Una tegola pesante. Milan arrivava da una Corsa dei Due Mari chiusa in crescendo: aveva mancato l’appuntamento con la lunga volata dei 221 chilometri, ma si era riscattato nell’ultima tappa, imponendosi con autorità a San Benedetto del Tronto. Segnale chiaro: la gamba c’era. In un finale su Via Roma, con gruppo compatto o drappello ristretto, il suo nome sarebbe stato tra i primi sulla lista.
La sua assenza impoverisce il campo dei velocisti. La Sanremo negli ultimi anni ha cambiato pelle: meno arrivi in gruppo numeroso, più scatti sulla Cipressa e rilanci violenti sul Poggio, con attaccanti capaci di fare la differenza in discesa. Eppure, quando la corsa si chiude in una volata ridotta, serve potenza pura e capacità di restare coperti fino agli ultimi 200 metri. Milan questo lo sa fare: sceglie la ruota giusta, resta in scia senza sprecare watt e poi lancia uno sprint lungo, sfruttando rapporti importanti e uno sviluppo metrico che pochi riescono a tenere dopo quasi 300 chilometri.
Per la Lidl-Trek è un doppio colpo. Anche Mads Pedersen non è al meglio dopo la brutta caduta di inizio stagione e la sua presenza era già stata praticamente esclusa. Senza i due leader designati, la squadra dovrà ridisegnare la tattica. Si parla del giovane Mathias Vacek come possibile carta da giocare, ma l’obiettivo realistico sembra un piazzamento nella top 10 più che la lotta per il podio.

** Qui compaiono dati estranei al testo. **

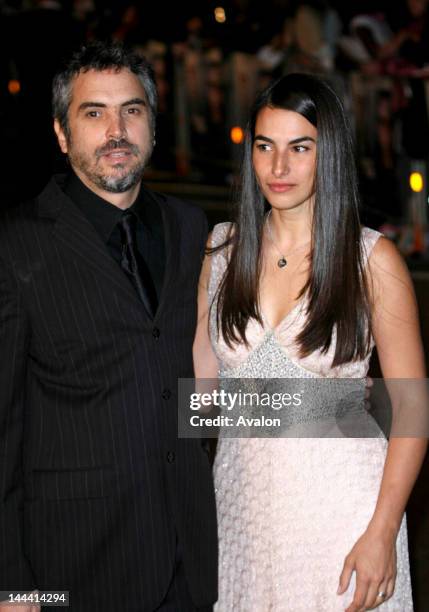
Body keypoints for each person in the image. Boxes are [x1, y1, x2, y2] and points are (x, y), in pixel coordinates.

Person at [193, 73, 427, 610]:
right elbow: (200, 399)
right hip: (239, 507)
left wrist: (383, 531)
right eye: (265, 146)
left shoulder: (372, 261)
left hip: (343, 513)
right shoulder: (220, 251)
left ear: (331, 154)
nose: (279, 168)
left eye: (300, 148)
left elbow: (412, 404)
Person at [0, 42, 217, 612]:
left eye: (133, 110)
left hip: (190, 564)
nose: (116, 130)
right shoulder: (16, 242)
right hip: (71, 571)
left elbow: (202, 391)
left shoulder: (192, 228)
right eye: (93, 113)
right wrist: (13, 585)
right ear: (62, 134)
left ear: (152, 124)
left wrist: (351, 407)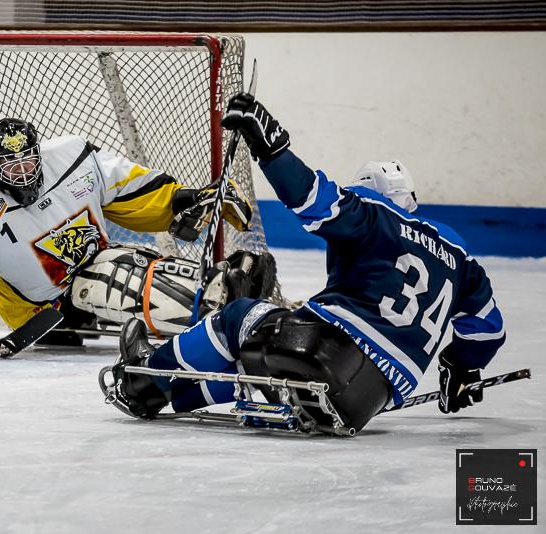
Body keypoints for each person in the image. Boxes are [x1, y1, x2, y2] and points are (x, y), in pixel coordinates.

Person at [109, 93, 506, 433]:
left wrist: (271, 147)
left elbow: (310, 196)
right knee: (257, 356)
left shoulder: (374, 216)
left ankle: (143, 380)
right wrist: (461, 368)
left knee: (238, 317)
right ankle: (168, 391)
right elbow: (488, 332)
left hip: (330, 351)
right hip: (370, 398)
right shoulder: (461, 260)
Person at [0, 118, 275, 348]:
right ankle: (220, 312)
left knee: (134, 261)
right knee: (112, 277)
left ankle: (221, 284)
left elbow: (127, 187)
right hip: (39, 308)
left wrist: (183, 198)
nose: (23, 173)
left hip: (94, 260)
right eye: (11, 166)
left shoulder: (72, 157)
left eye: (28, 159)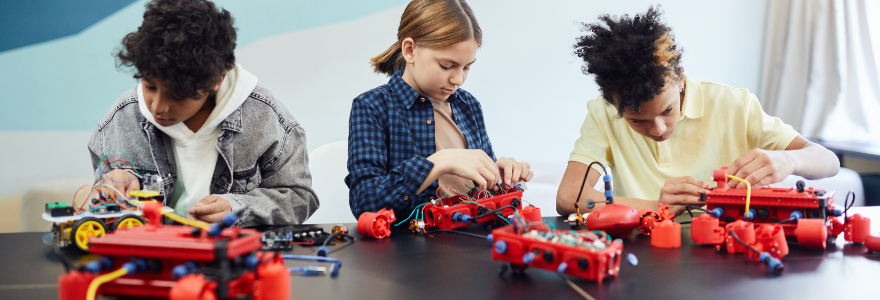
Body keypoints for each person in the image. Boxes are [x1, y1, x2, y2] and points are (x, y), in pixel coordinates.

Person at [556, 6, 840, 216]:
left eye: (667, 110)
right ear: (612, 102)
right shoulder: (602, 112)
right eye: (637, 121)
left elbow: (828, 161)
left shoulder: (735, 105)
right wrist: (656, 206)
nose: (658, 129)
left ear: (680, 79)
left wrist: (786, 161)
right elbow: (569, 197)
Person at [88, 0, 318, 226]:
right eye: (149, 86)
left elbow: (300, 199)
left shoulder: (266, 119)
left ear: (216, 80)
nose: (158, 106)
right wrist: (112, 189)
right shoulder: (122, 118)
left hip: (229, 258)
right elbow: (101, 211)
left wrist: (235, 207)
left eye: (178, 96)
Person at [346, 0, 533, 218]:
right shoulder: (372, 107)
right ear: (410, 50)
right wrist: (438, 162)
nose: (458, 79)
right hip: (413, 248)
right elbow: (365, 202)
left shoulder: (468, 106)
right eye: (446, 66)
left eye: (466, 67)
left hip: (473, 239)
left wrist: (501, 178)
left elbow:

Intanto la lista dei velocisti resta di qualità. Ci saranno Jasper Philipsen, già vincitore della corsa, Tobias Lund Andresen, Paul Magnier, Luke Lamperti, Danny van Poppel e Matthew Brennan, anche se quest’ultimo è stato indicato tra gli osservati speciali in una Sanremo che, però, sembra orientata verso un altro copione.
Perché l’aria che si respira è quella del duello. Mathieu van der Poel contro Tadej Pogačar. Il campione uscente contro l’iridato che da tempo cerca la chiave per scardinare l’equilibrio della Classicissima. Con loro in testa della corsa sulla Cipressa, il ritmo può diventare insostenibile per i velocisti puri. Se partono a tutta, con squadre a tirare fin dall’imbocco e accelerazioni secche negli ultimi due chilometri di salita, chi supera la soglia va fuorigiri e paga sul Poggio.
Senza Milan, le chance di vedere un arrivo regolato allo sprint puro diminuiscono. Non spariscono, ma si assottigliano. Perché mancava proprio uno di quegli uomini capaci di resistere in salita e poi giocarsi tutto allo sprint.
La Sanremo resta imprevedibile per definizione: 300 chilometri, vento lungo la costa, nervosismo, scatti e rilanci continui. Ma una cosa è certa: questa vigilia perde uno dei suoi protagonisti più attesi. E la Lidl-Trek si ritrova a correre in difesa prima ancora di abbassare la bandierina.